Although it’s caused by horse flu, equine influenza can infect mini donkeys and full-sized donkeys, too. It’s easy for this illness to spread, and given that it incubates for upwards of only three days, by the time another donkey or horse is infected, it’s too late to prevent the further spread of this flu.

Causes

While once, H3N8 (equine-2) and H7N7 (equine-1) were the virus strains responsible for equine influenza, that’s no longer true. The H7N7 strain may not even exist anymore. It hasn’t infected any donkeys or horses in more than 20 years as of this writing. H7N7 still does cause equine influenza.

Symptoms

Like human flu, horse flu causes familiar symptoms. These include bodily weakness, no appetite, depression, a persistent cough, nasal discharge, and a fever as high as 106 degrees. Advanced cases could lead to pneumonia.

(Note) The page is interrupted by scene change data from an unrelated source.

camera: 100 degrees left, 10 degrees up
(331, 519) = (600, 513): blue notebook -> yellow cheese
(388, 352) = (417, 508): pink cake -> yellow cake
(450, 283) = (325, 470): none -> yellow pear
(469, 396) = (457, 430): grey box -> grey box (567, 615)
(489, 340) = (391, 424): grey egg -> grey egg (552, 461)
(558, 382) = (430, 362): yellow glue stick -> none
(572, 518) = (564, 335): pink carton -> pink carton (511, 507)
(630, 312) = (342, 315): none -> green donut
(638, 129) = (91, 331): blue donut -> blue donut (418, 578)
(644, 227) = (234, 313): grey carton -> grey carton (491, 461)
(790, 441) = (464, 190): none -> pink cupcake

As we said, the incubation period is very brief, sometimes as little as 24 hours. A longer incubation window may be as long as 72 hours. If the horse or donkey only gets a mild strain of the flu, they’ll get better in two or three weeks. In more serious cases, it can take upwards of six months to make a full recovery.

Treatment

By upping your mini donkey’s care and giving them lots of time to rest, their condition should turn around soon enough. NSAIDs can assist with controlling a fever that exceeds 104 degrees. Should your mini donkey’s illness get worse, call your equine vet. The donkey may have a complication, such as a fever that persists for more than four days or the development of pneumonia. They’d then need an antibiotic.

Conclusion

From infections to diseases and illnesses, these health problems can affect full-sized donkeys and miniature donkeys alike. Other equine animals such as horses are not immune either, so if you have a large farm or stable, knowing of these health problems and how to treat them is for the best. You can now keep all your animals healthy and happy. Best of luck!